As we mentioned earlier, one of the most important Personas visiting our website is the New Hire. Our old website had the Careers section listed as a 2nd tier item, somewhere under the “About” section. We wanted to raise the importance of this.
More importantly here was to convey the work atmosphere, and the way we take care of everybody (gym, health checks, ..). So, an imperative here was to use only real photos, no stock photography. No bullshit, just the real stuff.
And when it comes to real photos, it doesn’t get more real than this. For the People section, we wanted people to be able to express their own personality, so instead of doing professional photos of the crew, we told everyone to take a selfie of themselves.
What we learned from this is that we need to work on educating people what a selfie actually is.
There’s no About page
Currently, our website doesn’t have an About page, and this is on purpose.
We figured it’s kind of stupid to have a special About page, since the whole website is basically about us. The best way to find out “About” Infinum is to:
- check out our Client work
- see the People you’ll be working with (either as a client or potential employee)
- read our blog posts
I just hate lengthy mission statements and wanted to avoid talking about how great we are and let our work speak for ourselves.
Hiring us is now even easier
We improved our Request For Quote (RFQ) form to make it even easier to Hire us for any projects you might have. We scaled down the number of questions, while staying true to the facts we need to know before engaging in a project:
- About you and your business
- About your project
- Your deadlines
- Your budget
- Your target audience
A lot of thought went into selecting the right typography. This was also a mini rebranding event for us since we’re changing our base typography set.
We wanted to choose a clean typeset, but also one that has character and that would leave an impact. The idea was to avoid trendy and overused fonts like Futura, Circular and Proxima. Those are some great fonts but we wanted to try something different.
After bouncing around a couple of ideas and testing a number of different fonts, we fell in love with the monolinear geometric grotesque typeface GT Haptik.
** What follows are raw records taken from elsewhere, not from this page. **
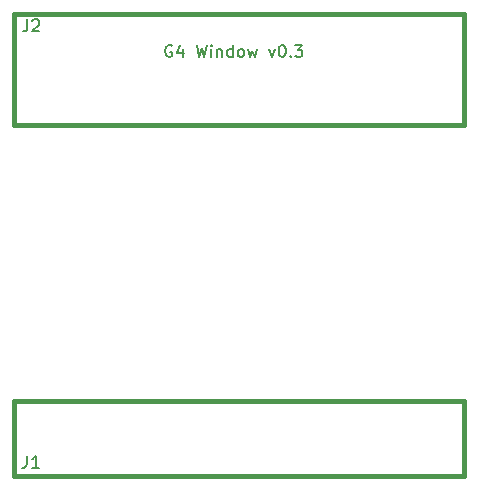
<source format=gbr>
%TF.GenerationSoftware,KiCad,Pcbnew,5.1.7*%
%TF.CreationDate,2020-10-08T13:52:21-04:00*%
%TF.ProjectId,window,77696e64-6f77-42e6-9b69-6361645f7063,rev?*%
%TF.SameCoordinates,Original*%
%TF.FileFunction,Legend,Top*%
%TF.FilePolarity,Positive*%
%FSLAX46Y46*%
G04 Gerber Fmt 4.6, Leading zero omitted, Abs format (unit mm)*
G04 Created by KiCad (PCBNEW 5.1.7) date 2020-10-08 13:52:21*
%MOMM*%
%LPD*%
G01*
G04 APERTURE LIST*
%ADD10C,0.150000*%
%ADD11C,0.381000*%
%ADD12C,0.203200*%
G04 APERTURE END LIST*
D10*
X64351904Y-53340000D02*
X64256666Y-53292380D01*
X64113809Y-53292380D01*
X63970952Y-53340000D01*
X63875714Y-53435238D01*
X63828095Y-53530476D01*
X63780476Y-53720952D01*
X63780476Y-53863809D01*
X63828095Y-54054285D01*
X63875714Y-54149523D01*
X63970952Y-54244761D01*
X64113809Y-54292380D01*
X64209047Y-54292380D01*
X64351904Y-54244761D01*
X64399523Y-54197142D01*
X64399523Y-53863809D01*
X64209047Y-53863809D01*
X65256666Y-53625714D02*
X65256666Y-54292380D01*
X65018571Y-53244761D02*
X64780476Y-53959047D01*
X65399523Y-53959047D01*
X66447142Y-53292380D02*
X66685238Y-54292380D01*
X66875714Y-53578095D01*
X67066190Y-54292380D01*
X67304285Y-53292380D01*
X67685238Y-54292380D02*
X67685238Y-53625714D01*
X67685238Y-53292380D02*
X67637619Y-53340000D01*
X67685238Y-53387619D01*
X67732857Y-53340000D01*
X67685238Y-53292380D01*
X67685238Y-53387619D01*
X68161428Y-53625714D02*
X68161428Y-54292380D01*
X68161428Y-53720952D02*
X68209047Y-53673333D01*
X68304285Y-53625714D01*
X68447142Y-53625714D01*
X68542380Y-53673333D01*
X68590000Y-53768571D01*
X68590000Y-54292380D01*
X69494761Y-54292380D02*
X69494761Y-53292380D01*
X69494761Y-54244761D02*
X69399523Y-54292380D01*
X69209047Y-54292380D01*
X69113809Y-54244761D01*
X69066190Y-54197142D01*
X69018571Y-54101904D01*
X69018571Y-53816190D01*
X69066190Y-53720952D01*
X69113809Y-53673333D01*
X69209047Y-53625714D01*
X69399523Y-53625714D01*
X69494761Y-53673333D01*
X70113809Y-54292380D02*
X70018571Y-54244761D01*
X69970952Y-54197142D01*
X69923333Y-54101904D01*
X69923333Y-53816190D01*
X69970952Y-53720952D01*
X70018571Y-53673333D01*
X70113809Y-53625714D01*
X70256666Y-53625714D01*
X70351904Y-53673333D01*
X70399523Y-53720952D01*
X70447142Y-53816190D01*
X70447142Y-54101904D01*
X70399523Y-54197142D01*
X70351904Y-54244761D01*
X70256666Y-54292380D01*
X70113809Y-54292380D01*
X70780476Y-53625714D02*
X70970952Y-54292380D01*
X71161428Y-53816190D01*
X71351904Y-54292380D01*
X71542380Y-53625714D01*
X72590000Y-53625714D02*
X72828095Y-54292380D01*
X73066190Y-53625714D01*
X73637619Y-53292380D02*
X73732857Y-53292380D01*
X73828095Y-53340000D01*
X73875714Y-53387619D01*
X73923333Y-53482857D01*
X73970952Y-53673333D01*
X73970952Y-53911428D01*
X73923333Y-54101904D01*
X73875714Y-54197142D01*
X73828095Y-54244761D01*
X73732857Y-54292380D01*
X73637619Y-54292380D01*
X73542380Y-54244761D01*
X73494761Y-54197142D01*
X73447142Y-54101904D01*
X73399523Y-53911428D01*
X73399523Y-53673333D01*
X73447142Y-53482857D01*
X73494761Y-53387619D01*
X73542380Y-53340000D01*
X73637619Y-53292380D01*
X74399523Y-54197142D02*
X74447142Y-54244761D01*
X74399523Y-54292380D01*
X74351904Y-54244761D01*
X74399523Y-54197142D01*
X74399523Y-54292380D01*
X74780476Y-53292380D02*
X75399523Y-53292380D01*
X75066190Y-53673333D01*
X75209047Y-53673333D01*
X75304285Y-53720952D01*
X75351904Y-53768571D01*
X75399523Y-53863809D01*
X75399523Y-54101904D01*
X75351904Y-54197142D01*
X75304285Y-54244761D01*
X75209047Y-54292380D01*
X74923333Y-54292380D01*
X74828095Y-54244761D01*
X74780476Y-54197142D01*
D11*
%TO.C,J2*%
X54760000Y-50622000D02*
X85240000Y-50622000D01*
X85240000Y-60020000D02*
X54760000Y-60020000D01*
X89050000Y-60020000D02*
X89050000Y-51130000D01*
X85240000Y-60020000D02*
X89050000Y-60020000D01*
X50950000Y-60020000D02*
X50950000Y-51130000D01*
X54760000Y-60020000D02*
X50950000Y-60020000D01*
X50950000Y-50622000D02*
X50950000Y-51130000D01*
X54760000Y-50622000D02*
X50950000Y-50622000D01*
X89050000Y-50622000D02*
X89050000Y-51384000D01*
X85240000Y-50622000D02*
X89050000Y-50622000D01*
%TO.C,J1*%
X54760000Y-89780000D02*
X85240000Y-89780000D01*
X54760000Y-83430000D02*
X85240000Y-83430000D01*
X50950000Y-89780000D02*
X56030000Y-89780000D01*
X50950000Y-83430000D02*
X50950000Y-89780000D01*
X54760000Y-83430000D02*
X50950000Y-83430000D01*
X88923000Y-83430000D02*
X89050000Y-83430000D01*
X85367000Y-83430000D02*
X88923000Y-83430000D01*
X85367000Y-89780000D02*
X89050000Y-89780000D01*
X89050000Y-89780000D02*
X89050000Y-83430000D01*
%TO.C,J2*%
D12*
X52112333Y-51123019D02*
X52112333Y-51848733D01*
X52063952Y-51993876D01*
X51967190Y-52090638D01*
X51822047Y-52139019D01*
X51725285Y-52139019D01*
X52547761Y-51219780D02*
X52596142Y-51171400D01*
X52692904Y-51123019D01*
X52934809Y-51123019D01*
X53031571Y-51171400D01*
X53079952Y-51219780D01*
X53128333Y-51316542D01*
X53128333Y-51413304D01*
X53079952Y-51558447D01*
X52499380Y-52139019D01*
X53128333Y-52139019D01*
%TO.C,J1*%
X52086933Y-88054719D02*
X52086933Y-88780433D01*
X52038552Y-88925576D01*
X51941790Y-89022338D01*
X51796647Y-89070719D01*
X51699885Y-89070719D01*
X53102933Y-89070719D02*
X52522361Y-89070719D01*
X52812647Y-89070719D02*
X52812647Y-88054719D01*
X52715885Y-88199861D01*
X52619123Y-88296623D01*
X52522361Y-88345004D01*
%TD*%
M02*

</source>
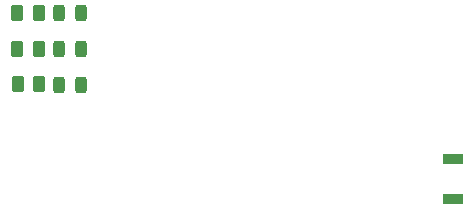
<source format=gtp>
G04 #@! TF.GenerationSoftware,KiCad,Pcbnew,8.0.4*
G04 #@! TF.CreationDate,2024-12-03T14:34:08+01:00*
G04 #@! TF.ProjectId,V2,56322e6b-6963-4616-945f-706362585858,rev?*
G04 #@! TF.SameCoordinates,Original*
G04 #@! TF.FileFunction,Paste,Top*
G04 #@! TF.FilePolarity,Positive*
%FSLAX46Y46*%
G04 Gerber Fmt 4.6, Leading zero omitted, Abs format (unit mm)*
G04 Created by KiCad (PCBNEW 8.0.4) date 2024-12-03 14:34:08*
%MOMM*%
%LPD*%
G01*
G04 APERTURE LIST*
G04 Aperture macros list*
%AMRoundRect*
0 Rectangle with rounded corners*
0 $1 Rounding radius*
0 $2 $3 $4 $5 $6 $7 $8 $9 X,Y pos of 4 corners*
0 Add a 4 corners polygon primitive as box body*
4,1,4,$2,$3,$4,$5,$6,$7,$8,$9,$2,$3,0*
0 Add four circle primitives for the rounded corners*
1,1,$1+$1,$2,$3*
1,1,$1+$1,$4,$5*
1,1,$1+$1,$6,$7*
1,1,$1+$1,$8,$9*
0 Add four rect primitives between the rounded corners*
20,1,$1+$1,$2,$3,$4,$5,0*
20,1,$1+$1,$4,$5,$6,$7,0*
20,1,$1+$1,$6,$7,$8,$9,0*
20,1,$1+$1,$8,$9,$2,$3,0*%
G04 Aperture macros list end*
%ADD10RoundRect,0.250000X0.262500X0.450000X-0.262500X0.450000X-0.262500X-0.450000X0.262500X-0.450000X0*%
%ADD11RoundRect,0.243750X0.243750X0.456250X-0.243750X0.456250X-0.243750X-0.456250X0.243750X-0.456250X0*%
%ADD12RoundRect,0.250000X-0.262500X-0.450000X0.262500X-0.450000X0.262500X0.450000X-0.262500X0.450000X0*%
%ADD13R,1.700000X0.900000*%
G04 APERTURE END LIST*
D10*
G04 #@! TO.C,R5*
X163132500Y-64110000D03*
X161307500Y-64110000D03*
G04 #@! TD*
D11*
G04 #@! TO.C,D5*
X166685000Y-58045000D03*
X164810000Y-58045000D03*
G04 #@! TD*
G04 #@! TO.C,D3*
X166685000Y-64125000D03*
X164810000Y-64125000D03*
G04 #@! TD*
D12*
G04 #@! TO.C,R7*
X161275000Y-58040000D03*
X163100000Y-58040000D03*
G04 #@! TD*
D11*
G04 #@! TO.C,D4*
X166685000Y-61085000D03*
X164810000Y-61085000D03*
G04 #@! TD*
D12*
G04 #@! TO.C,R6*
X161285000Y-61080000D03*
X163110000Y-61080000D03*
G04 #@! TD*
D13*
G04 #@! TO.C,SW1*
X198190000Y-73780000D03*
X198190000Y-70380000D03*
G04 #@! TD*
M02*

</source>
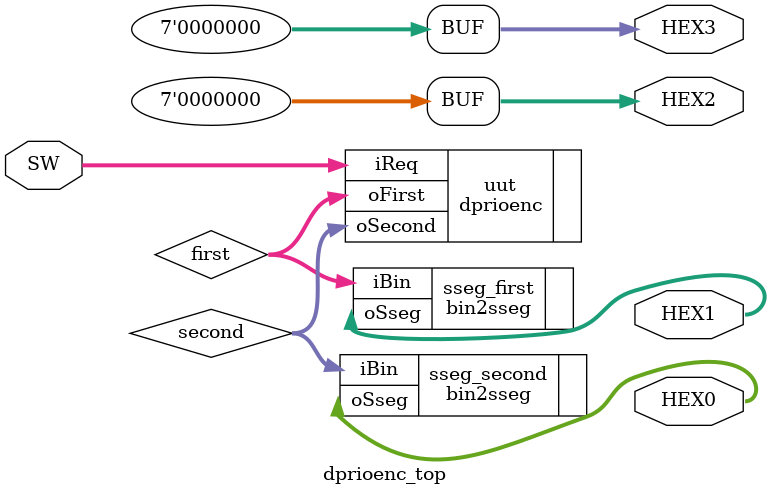
<source format=v>
module dprioenc_top
	(
		input wire [9:0] SW,
		output wire [6:0] HEX3, HEX2, HEX1, HEX0
	);

	wire [4:0] first, second;

	dprioenc uut
		(.iReq(SW), .oFirst(first), .oSecond(second));

	bin2sseg sseg_first
		(.iBin(first), .oSseg(HEX1));

	bin2sseg sseg_second
		(.iBin(second), .oSseg(HEX0));

	assign HEX3 = 7'd0;
	assign HEX2 = 7'd0;
endmodule

</source>
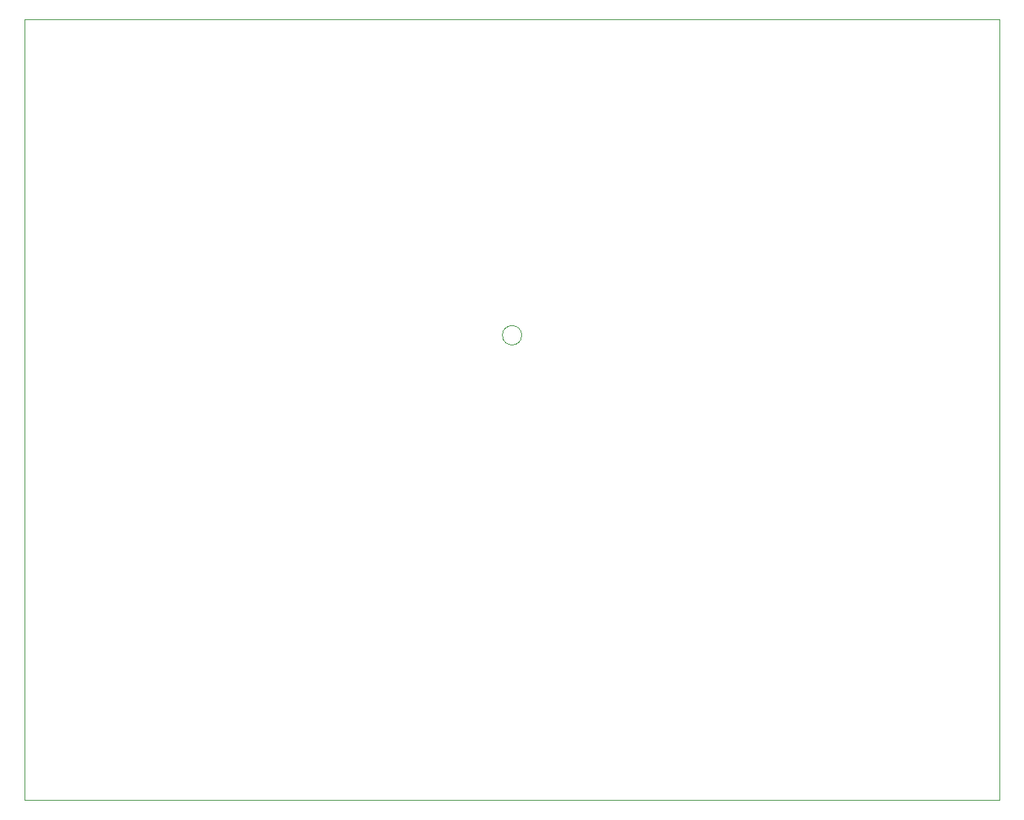
<source format=gbr>
G04 #@! TF.GenerationSoftware,KiCad,Pcbnew,9.0.0*
G04 #@! TF.CreationDate,2025-09-07T21:01:46+01:00*
G04 #@! TF.ProjectId,split_keyboard_1,73706c69-745f-46b6-9579-626f6172645f,rev?*
G04 #@! TF.SameCoordinates,Original*
G04 #@! TF.FileFunction,Profile,NP*
%FSLAX46Y46*%
G04 Gerber Fmt 4.6, Leading zero omitted, Abs format (unit mm)*
G04 Created by KiCad (PCBNEW 9.0.0) date 2025-09-07 21:01:46*
%MOMM*%
%LPD*%
G01*
G04 APERTURE LIST*
G04 #@! TA.AperFunction,Profile*
%ADD10C,0.050000*%
G04 #@! TD*
G04 APERTURE END LIST*
D10*
X145850000Y-94500000D02*
G75*
G02*
X143650000Y-94500000I-1100000J0D01*
G01*
X143650000Y-94500000D02*
G75*
G02*
X145850000Y-94500000I1100000J0D01*
G01*
X89250000Y-58500000D02*
X200250000Y-58500000D01*
X200250000Y-147500000D01*
X89250000Y-147500000D01*
X89250000Y-58500000D01*
M02*

</source>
It has a regular and rotalic style, and includes alternate versions of certain characters (like G, C etc…) that also have a strong influence on optical legibility.
A continuing story
For the backend, we use a custom CMS. Apart from serving blog posts, it also handles RFQs, Client surveys, Event signups and a couple of other doo-dads. All the copy editing is done via Phrasing, making it simple to tweak any wording when we feel like it.
We use Amazon Cloudfront to serve our images quickly to visitors and also Google PageSpeed Module for further optimization.
The old website was built on Bootstrap because…well, everything was built in Bootstrap back then. In the meantime, Bootstrap proved not so great at doing everything, so we ditched it and went with a custom set of frontend technologies that would be more flexible and easier to maintain in the future.
As an example, some of the techniques we used include:
- SUSY – the subtext for this project says it all – “CSS Libraries are a bloated mess of opinions about how to do your job. Why let the table-saw tell you where to put the kitchen?”
- Lazyr – Lazy loading of images keeps everything running smoother, especially on mobile
- BEM methodology – Block Element Modifier is a methodology, that helps you to achieve reusable components and code sharing in the front-end.
- SVG images – all around we use Scalable Vector Graphics. This especially makes sense on retina displays.
It took us about 2.5 months of working on the website in tandem with client work to get it out the door. We launched the beta version at our 10-year anniversary party. A couple of our closest friends and partners got a glimpse, gave us feedback, and we improved on that feedback.
The devil is in the details, and there is a bunch of special details scattered all around the site for you to find. We don’t want to give anything away, so browse for yourself and explore.